Bij brief van 27 mei 2002 hebben de overige maten het maatschapscontract met belanghebbende opgezegd.

2.3. De overeenkomst tot praktijkassociatie bevatte onder meer een non-concurrentiebeding, inhoudende dat de partij die na ontbinding van de maatschap zijn aandeel overdroeg, zich gedurende 10 jaar niet als dierenarts mocht vestigen in enige plaats binnen een cirkel van 25 kilometer met als middelpunt het praktijkpand van de maatschap. Bij arbitraal vonnis van 29 juli 2003 is beslist dat dit beding ten aanzien van belanghebbende beperkt wordt tot een duur van vijf jaar en dat dit beding niet ziet op het behandelen van dieren in een kliniek die enkel dieren op doorverwijzing van andere dierenartsen behandelt. De aan belanghebbende te betalen vergoeding voor goodwill is bij dit vonnis bepaald op € 158.500.

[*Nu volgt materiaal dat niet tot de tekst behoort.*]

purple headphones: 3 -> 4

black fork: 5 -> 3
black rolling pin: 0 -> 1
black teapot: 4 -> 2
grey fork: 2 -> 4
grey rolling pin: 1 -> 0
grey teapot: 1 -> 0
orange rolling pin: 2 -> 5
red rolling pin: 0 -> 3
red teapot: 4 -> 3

2.4. Belanghebbende is per 1 januari 2004 voor een 30% maatschapsaandeel toegetreden tot de dierenartspraktijk die voordien zijn levenspartner toebehoorde. Deze dierenartspraktijk draagt de naam [kliniek] en is een specialistische kliniek voor gezelschapsdieren te [woonplaats] (de kliniek), gelegen op een afstand van circa 8,5 kilometer van de dierenartspraktijk te [woonplaats]. De in de kliniek door belanghebbende verrichte werkzaamheden betroffen chirurgische ingrepen op door andere dierenartsen naar hem doorverwezen dieren. Bij de toetreding heeft belanghebbende een bedrag van € 58.810 ingebracht waarvan € 10.560 is schuldig gebleven. In het onderhavige jaar heeft belanghebbende zijn werkzaamheden reeds uitgeoefend in de praktijk van zijn levenspartner. Op respectievelijk 1 oktober en 1 november 2003 heeft belanghebbende geïnvesteerd in apparatuur ten behoeve van zijn chirurgische werkzaamheden in de kliniek.

2.5. In 2006 is tussen belanghebbende en zijn partner een overeenkomst gesloten waarbij de in 2.4 genoemde 30% wordt verhoogd naar 50%. De overeenkomst is in 2006 geregistreerd. Het bedrag dat belanghebbende aan zijn partner verschuldigd is voor de overname van de aanvullende 20% is nog niet vastgesteld. De vergoeding betreffende de eerste 30% zag op de in de kliniek aanwezige materiële zaken, de vergoeding betreffende de overige 20% ziet mede op de stille reserves van de kliniek.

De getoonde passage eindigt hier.